Shopping mall in Tallinn, Estonia

Rocca al Mare Shopping Centre (Rocca al Mare Kaubanduskeskus) is a shopping centre in Tallinn, Estonia. It is situated in Haabersti, Haabersti District.

==Stores and facilities==
Rocca al Mare is the third largest shopping centre in Estonia, with a gross leasable area of 54000 sqm containing nearly 170 different shops (including 14 restaurants and cafés), free of charge dressing room, and more than 1300 parking spaces.

The shopping centre has three floors, with the shops and other commercial services on the first and second floors. The third floor is reserved for parking. The biggest shops in the centre are Prisma, Selver, H&M, Euronics, Reserved, and Rademar, CCC, Pepco, NewYorker and more playroom of MaryMaris formerly is Seiklusmaa now in Ülemiste Centre and Järve Centre.

==History==
Rocca al Mare Centre opened its doors in 1998, being the first and biggest of its kind in Estonia. It was designed by architects Meeli Truu and Anton Andres.

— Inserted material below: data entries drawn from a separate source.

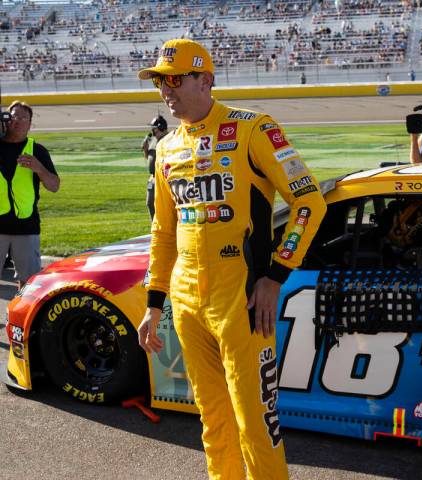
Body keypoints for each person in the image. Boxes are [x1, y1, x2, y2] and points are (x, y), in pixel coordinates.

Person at [135, 38, 326, 480]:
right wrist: (153, 303)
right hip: (186, 301)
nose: (166, 89)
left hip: (240, 298)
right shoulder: (166, 148)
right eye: (161, 80)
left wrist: (276, 276)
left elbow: (310, 202)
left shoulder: (253, 128)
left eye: (176, 78)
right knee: (213, 422)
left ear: (206, 79)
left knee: (256, 422)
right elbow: (163, 233)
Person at [0, 101, 60, 288]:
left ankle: (20, 317)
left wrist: (38, 167)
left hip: (26, 226)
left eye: (23, 117)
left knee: (28, 283)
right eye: (14, 116)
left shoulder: (38, 151)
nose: (17, 121)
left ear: (30, 124)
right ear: (6, 120)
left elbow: (54, 186)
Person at [141, 115, 169, 220]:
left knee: (164, 205)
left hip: (162, 177)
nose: (152, 131)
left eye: (154, 128)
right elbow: (149, 157)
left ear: (160, 127)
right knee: (150, 203)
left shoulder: (169, 139)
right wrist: (146, 149)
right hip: (152, 177)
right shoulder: (154, 140)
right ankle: (155, 227)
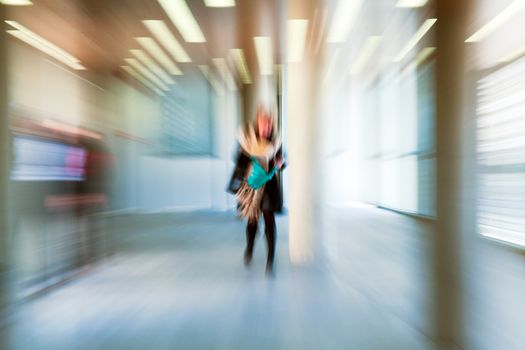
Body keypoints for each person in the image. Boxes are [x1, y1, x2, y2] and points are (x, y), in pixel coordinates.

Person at [227, 106, 284, 275]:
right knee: (252, 221)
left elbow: (282, 162)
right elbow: (237, 160)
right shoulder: (248, 140)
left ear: (271, 125)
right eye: (263, 123)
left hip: (269, 188)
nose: (266, 127)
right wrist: (244, 152)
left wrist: (280, 163)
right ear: (258, 124)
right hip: (251, 187)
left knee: (269, 222)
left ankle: (270, 260)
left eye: (268, 123)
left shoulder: (275, 142)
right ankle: (250, 247)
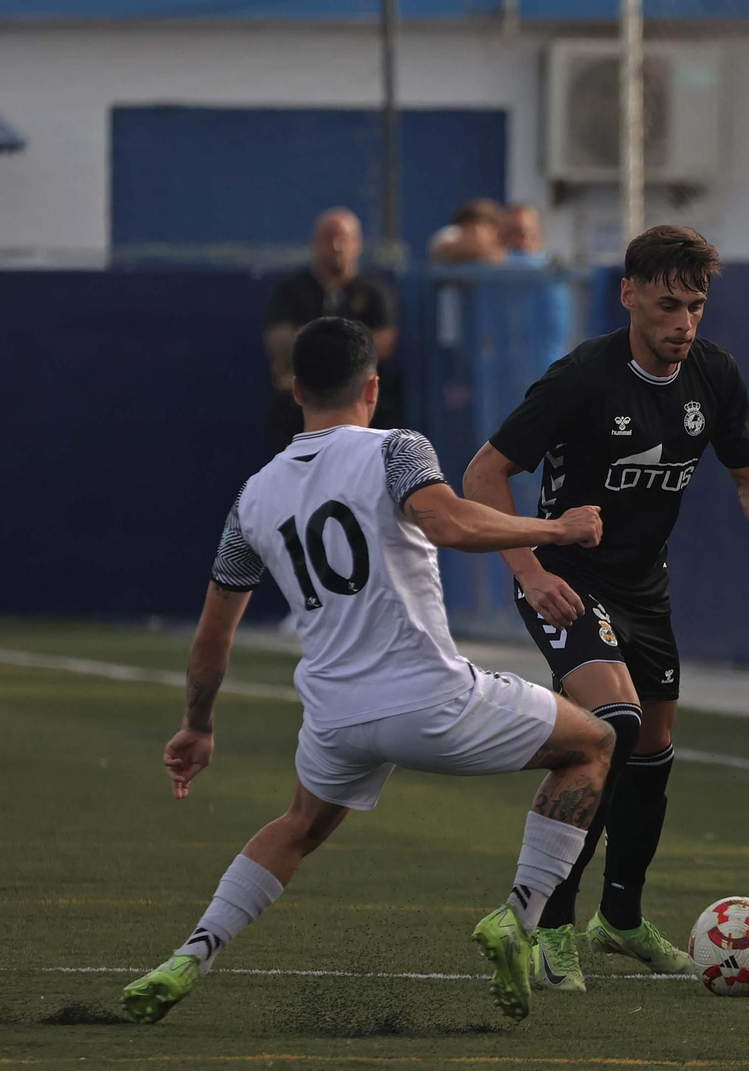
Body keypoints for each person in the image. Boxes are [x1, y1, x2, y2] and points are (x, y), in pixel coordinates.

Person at [120, 317, 613, 1026]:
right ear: (373, 387)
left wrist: (197, 725)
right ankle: (519, 915)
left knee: (298, 825)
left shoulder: (251, 497)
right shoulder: (397, 448)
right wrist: (556, 528)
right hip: (432, 703)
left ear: (297, 390)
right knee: (594, 743)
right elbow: (448, 523)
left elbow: (212, 635)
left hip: (335, 721)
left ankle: (190, 954)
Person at [462, 225, 749, 992]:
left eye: (696, 306)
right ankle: (551, 925)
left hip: (644, 586)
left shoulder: (715, 375)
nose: (684, 323)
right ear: (629, 295)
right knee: (610, 724)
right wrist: (528, 570)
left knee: (652, 748)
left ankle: (618, 919)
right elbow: (484, 472)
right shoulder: (583, 377)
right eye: (667, 304)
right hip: (566, 577)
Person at [263, 209, 398, 450]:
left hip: (360, 412)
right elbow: (277, 339)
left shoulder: (373, 292)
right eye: (328, 238)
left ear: (357, 244)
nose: (336, 246)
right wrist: (349, 346)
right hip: (298, 412)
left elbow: (384, 342)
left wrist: (314, 344)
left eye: (343, 238)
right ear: (314, 243)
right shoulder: (291, 289)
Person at [429, 199, 507, 266]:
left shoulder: (507, 252)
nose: (475, 234)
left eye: (482, 227)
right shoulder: (448, 237)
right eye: (469, 227)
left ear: (495, 231)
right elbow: (441, 252)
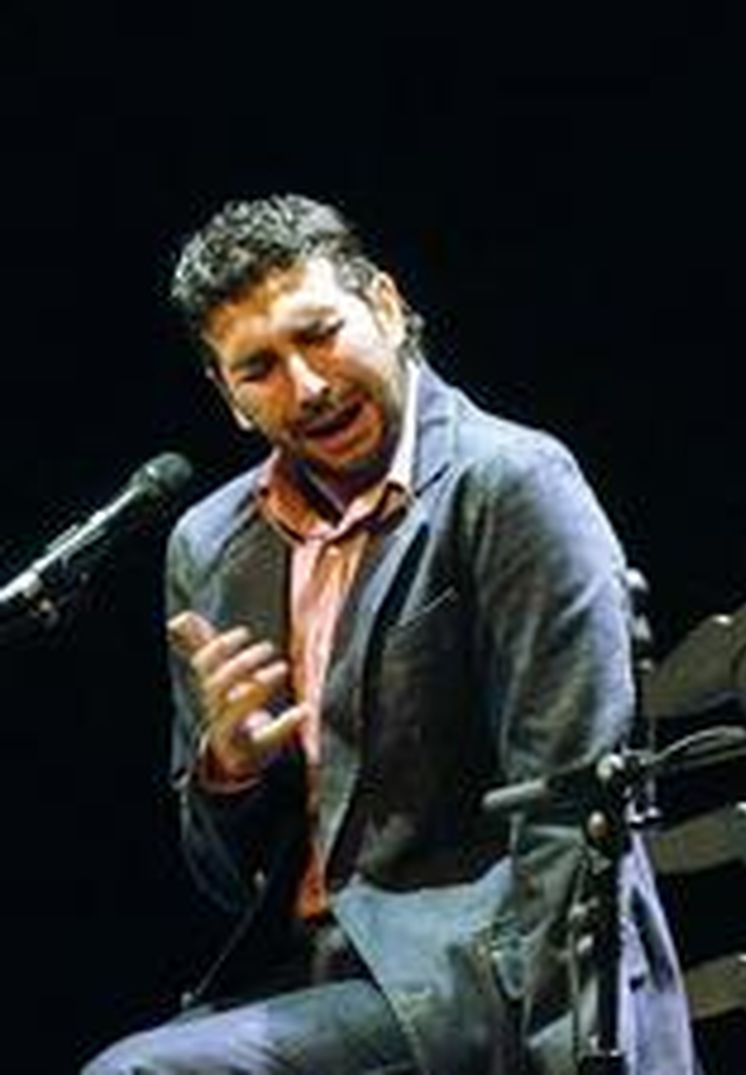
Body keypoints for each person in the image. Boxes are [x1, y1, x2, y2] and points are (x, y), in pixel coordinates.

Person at [84, 195, 696, 1074]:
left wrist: (578, 1057)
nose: (308, 386)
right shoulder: (212, 547)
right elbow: (225, 884)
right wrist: (230, 772)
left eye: (321, 332)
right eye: (259, 367)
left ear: (386, 304)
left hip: (485, 980)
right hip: (309, 982)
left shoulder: (509, 484)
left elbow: (572, 813)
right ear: (226, 395)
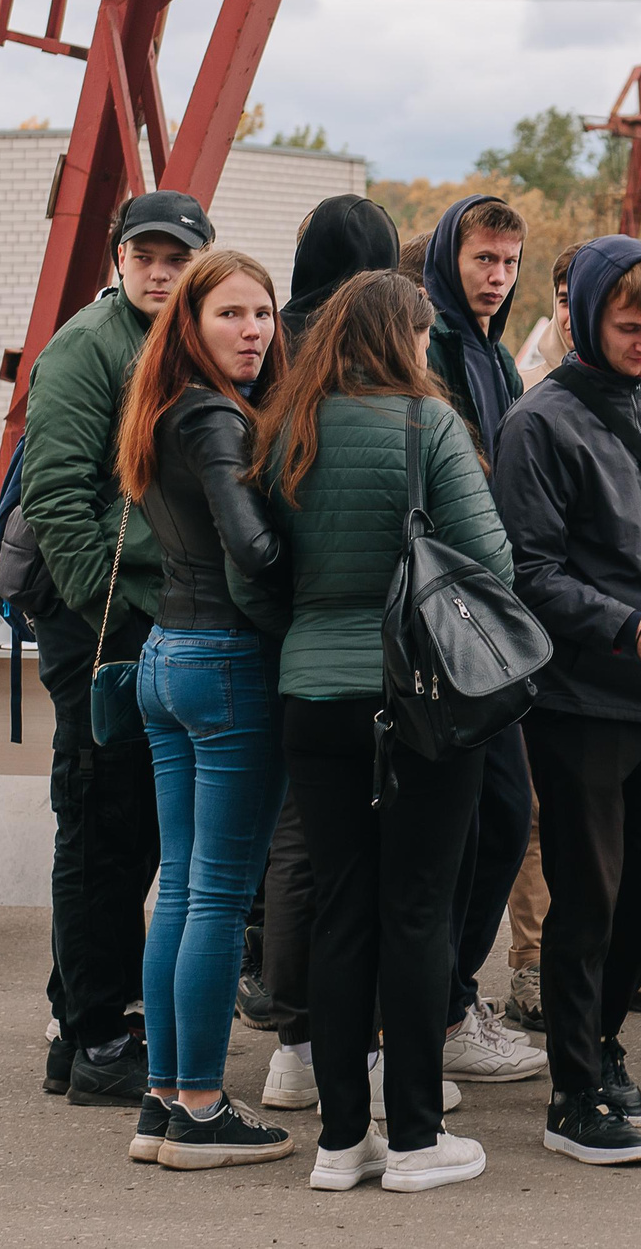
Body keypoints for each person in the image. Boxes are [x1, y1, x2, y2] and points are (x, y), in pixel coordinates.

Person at [252, 270, 500, 1192]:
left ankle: (340, 1141)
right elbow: (492, 559)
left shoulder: (286, 427)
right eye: (425, 333)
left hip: (313, 695)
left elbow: (254, 569)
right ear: (405, 338)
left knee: (342, 905)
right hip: (420, 695)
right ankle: (417, 1140)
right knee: (419, 909)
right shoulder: (428, 424)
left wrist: (309, 631)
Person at [494, 236, 641, 1166]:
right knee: (584, 896)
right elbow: (526, 571)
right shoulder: (538, 423)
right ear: (584, 316)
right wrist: (631, 628)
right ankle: (573, 1088)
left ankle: (602, 1036)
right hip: (581, 696)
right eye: (628, 324)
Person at [21, 191, 208, 1105]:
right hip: (100, 620)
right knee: (102, 823)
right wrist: (111, 607)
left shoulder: (186, 341)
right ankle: (98, 1035)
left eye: (177, 256)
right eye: (146, 254)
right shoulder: (87, 347)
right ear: (118, 257)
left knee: (126, 825)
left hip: (154, 612)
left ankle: (80, 1021)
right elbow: (55, 493)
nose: (159, 270)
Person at [118, 246, 295, 1169]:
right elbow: (255, 549)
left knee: (183, 889)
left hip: (166, 657)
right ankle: (198, 1106)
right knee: (217, 895)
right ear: (191, 321)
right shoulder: (218, 420)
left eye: (263, 314)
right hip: (225, 663)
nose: (254, 330)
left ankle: (160, 1103)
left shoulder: (162, 404)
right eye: (232, 314)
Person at [244, 196, 399, 1083]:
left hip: (281, 641)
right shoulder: (371, 351)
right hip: (375, 656)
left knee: (295, 845)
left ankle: (292, 1042)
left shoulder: (268, 345)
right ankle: (374, 1050)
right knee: (380, 856)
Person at [418, 196, 551, 1085]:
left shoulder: (494, 354)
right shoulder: (429, 350)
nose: (498, 278)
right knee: (478, 822)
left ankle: (450, 997)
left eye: (508, 263)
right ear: (448, 259)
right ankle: (443, 1006)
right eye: (483, 261)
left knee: (500, 820)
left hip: (490, 614)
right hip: (443, 622)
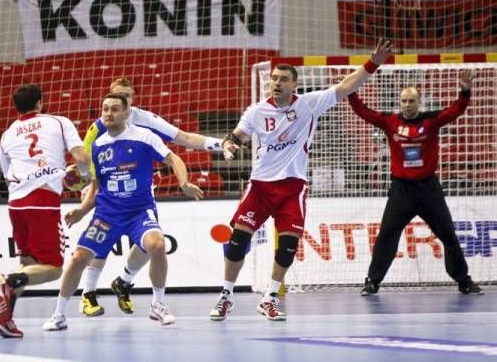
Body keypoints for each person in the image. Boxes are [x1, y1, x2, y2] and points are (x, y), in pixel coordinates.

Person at [209, 38, 394, 322]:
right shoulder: (257, 111)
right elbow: (236, 136)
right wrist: (230, 145)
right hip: (260, 186)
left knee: (287, 248)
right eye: (274, 79)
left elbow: (346, 87)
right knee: (237, 242)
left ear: (294, 84)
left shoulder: (308, 104)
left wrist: (373, 64)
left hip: (292, 187)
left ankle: (269, 298)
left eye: (283, 79)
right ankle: (226, 296)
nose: (277, 83)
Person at [42, 93, 203, 331]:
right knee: (78, 258)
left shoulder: (144, 136)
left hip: (140, 211)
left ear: (127, 113)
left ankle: (157, 305)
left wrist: (184, 183)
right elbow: (97, 185)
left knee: (157, 245)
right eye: (105, 109)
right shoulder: (97, 145)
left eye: (115, 109)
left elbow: (174, 158)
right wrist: (82, 211)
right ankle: (59, 315)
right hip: (107, 215)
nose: (108, 113)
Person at [75, 77, 224, 317]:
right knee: (99, 245)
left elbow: (183, 138)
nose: (122, 100)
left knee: (148, 244)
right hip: (107, 191)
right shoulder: (99, 126)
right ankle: (89, 294)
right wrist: (86, 188)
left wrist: (219, 144)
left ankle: (124, 280)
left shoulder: (146, 121)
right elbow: (83, 160)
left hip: (139, 192)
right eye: (117, 95)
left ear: (131, 101)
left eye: (127, 96)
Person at [347, 70, 482, 296]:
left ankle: (464, 281)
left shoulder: (431, 120)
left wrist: (465, 92)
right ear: (399, 103)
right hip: (401, 191)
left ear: (419, 102)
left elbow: (455, 111)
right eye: (403, 101)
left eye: (411, 101)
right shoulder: (390, 122)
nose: (407, 105)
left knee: (448, 235)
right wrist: (351, 93)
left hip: (429, 189)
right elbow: (363, 112)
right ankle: (372, 282)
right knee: (386, 236)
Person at [0, 84, 90, 338]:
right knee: (54, 268)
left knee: (28, 264)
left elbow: (6, 170)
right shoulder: (59, 122)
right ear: (40, 103)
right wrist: (84, 178)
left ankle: (4, 318)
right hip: (43, 200)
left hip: (16, 203)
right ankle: (8, 281)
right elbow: (82, 157)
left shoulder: (8, 133)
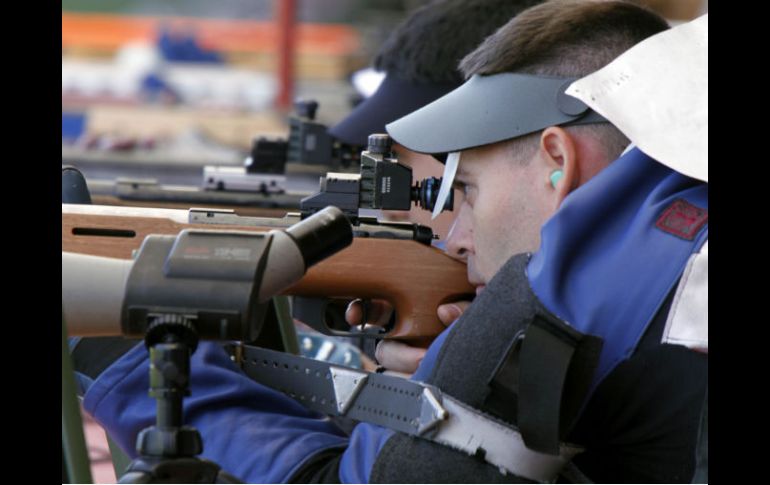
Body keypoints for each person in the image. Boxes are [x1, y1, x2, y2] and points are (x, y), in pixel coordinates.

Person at [71, 1, 707, 482]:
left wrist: (120, 350)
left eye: (465, 191)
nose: (454, 237)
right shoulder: (676, 239)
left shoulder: (562, 300)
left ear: (557, 161)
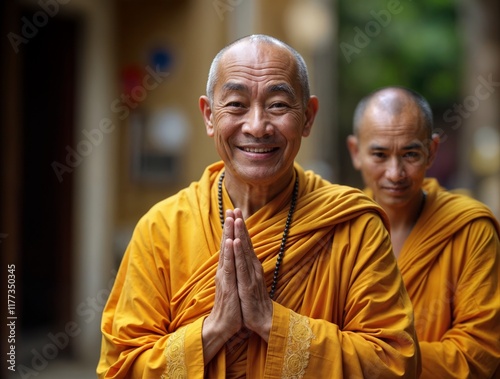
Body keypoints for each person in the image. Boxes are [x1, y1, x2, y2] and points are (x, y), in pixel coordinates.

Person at [97, 35, 421, 378]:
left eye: (278, 105)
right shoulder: (161, 229)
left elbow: (394, 363)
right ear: (209, 115)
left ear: (308, 117)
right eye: (236, 104)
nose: (256, 126)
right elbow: (120, 368)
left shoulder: (354, 227)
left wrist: (271, 321)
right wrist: (214, 329)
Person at [347, 86, 500, 378]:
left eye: (410, 154)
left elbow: (479, 352)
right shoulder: (341, 226)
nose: (395, 173)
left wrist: (373, 362)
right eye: (379, 154)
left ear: (432, 151)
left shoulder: (469, 230)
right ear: (356, 152)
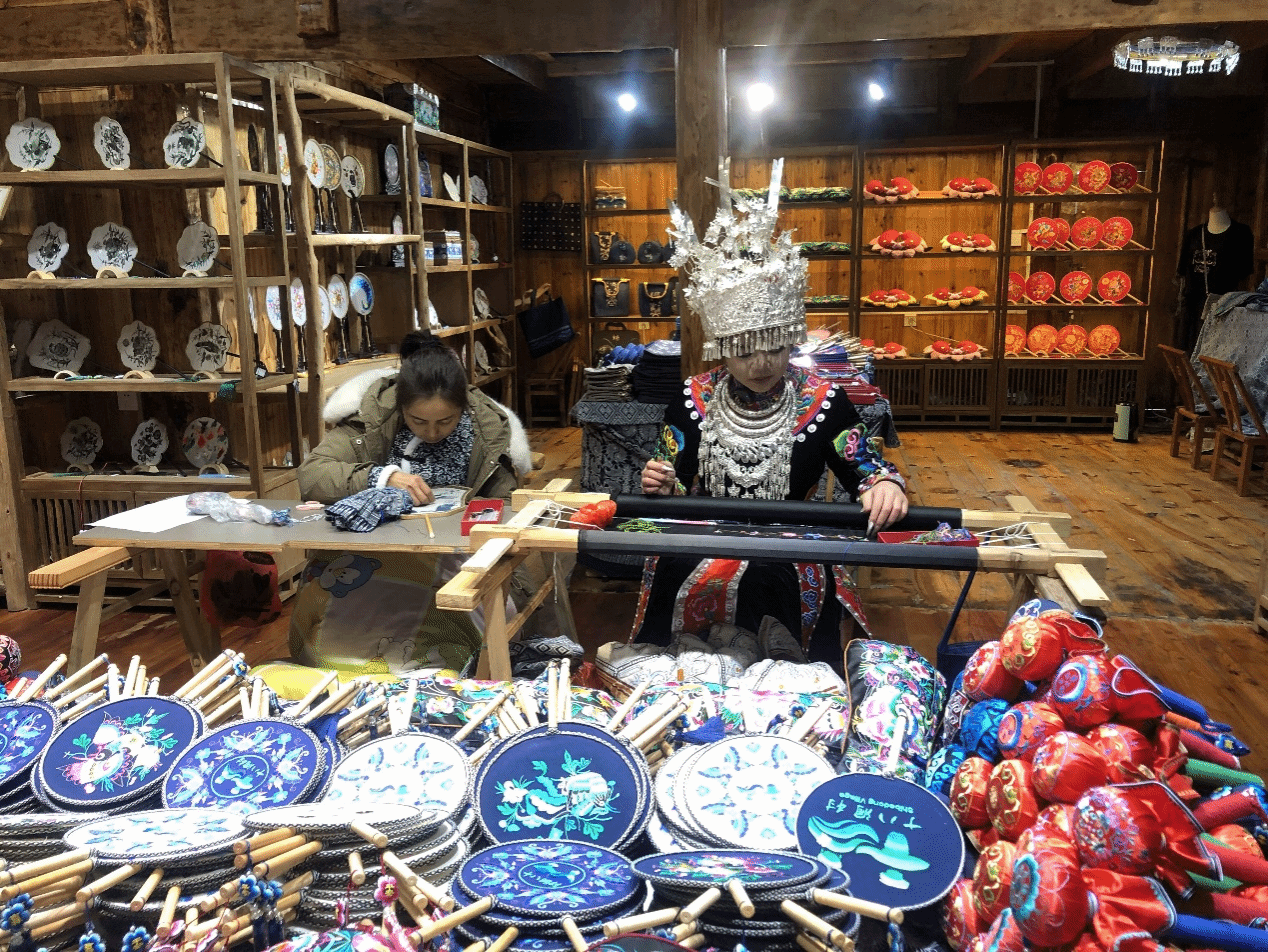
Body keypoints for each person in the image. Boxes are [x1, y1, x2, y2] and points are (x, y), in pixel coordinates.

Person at [630, 160, 908, 674]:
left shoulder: (823, 400)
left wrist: (883, 484)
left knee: (776, 576)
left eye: (775, 347)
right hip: (705, 532)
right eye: (744, 350)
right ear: (722, 347)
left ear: (791, 340)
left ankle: (793, 685)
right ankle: (678, 681)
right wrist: (660, 482)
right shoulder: (693, 397)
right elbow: (669, 476)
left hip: (792, 538)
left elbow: (864, 466)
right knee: (668, 559)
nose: (761, 364)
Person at [284, 332, 537, 683]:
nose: (432, 433)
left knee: (458, 624)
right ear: (401, 408)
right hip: (377, 555)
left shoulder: (488, 432)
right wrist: (381, 477)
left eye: (445, 421)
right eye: (419, 421)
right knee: (346, 629)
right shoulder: (371, 419)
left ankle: (438, 672)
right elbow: (313, 474)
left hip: (455, 557)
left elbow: (505, 510)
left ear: (463, 407)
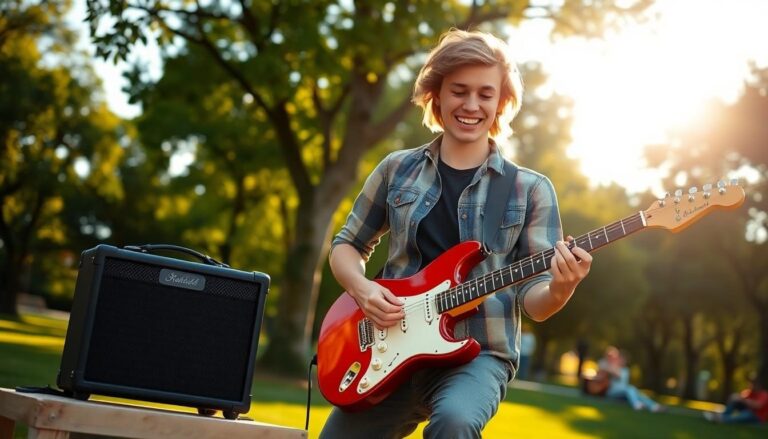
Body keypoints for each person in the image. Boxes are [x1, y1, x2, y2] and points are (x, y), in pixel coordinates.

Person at [319, 29, 593, 439]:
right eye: (458, 91)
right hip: (386, 347)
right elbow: (347, 246)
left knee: (455, 423)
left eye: (485, 94)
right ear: (436, 95)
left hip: (478, 355)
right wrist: (362, 289)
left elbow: (535, 303)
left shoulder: (531, 189)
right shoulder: (397, 169)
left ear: (501, 102)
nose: (470, 105)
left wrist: (562, 287)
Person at [597, 346, 664, 412]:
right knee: (630, 389)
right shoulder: (606, 365)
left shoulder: (624, 370)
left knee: (635, 392)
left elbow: (617, 374)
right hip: (611, 393)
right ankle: (637, 404)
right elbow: (607, 372)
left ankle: (653, 406)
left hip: (623, 394)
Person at [703, 377, 768, 424]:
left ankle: (721, 419)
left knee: (744, 415)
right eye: (750, 383)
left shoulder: (763, 394)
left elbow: (758, 405)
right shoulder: (749, 392)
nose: (751, 385)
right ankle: (722, 415)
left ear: (758, 385)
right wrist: (734, 398)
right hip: (748, 411)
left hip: (757, 416)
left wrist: (743, 400)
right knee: (736, 402)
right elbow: (740, 399)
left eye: (753, 384)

In 2005 Citycon Oyj (a company specialized on shopping centres' development and management) acquired Rocca al Mare Centre. Citycon Oyj's development began on 1 October 2008 when Rocca al Mare's first refreshed section was opened. In May 2009, a completely renovated fashion section in the left wing was opened, which offers a wide range of international and domestic brands. There are hundreds of brands represented in the centre, many of which have the only representative in Estonia located in the Rocca al Mare shopping centre.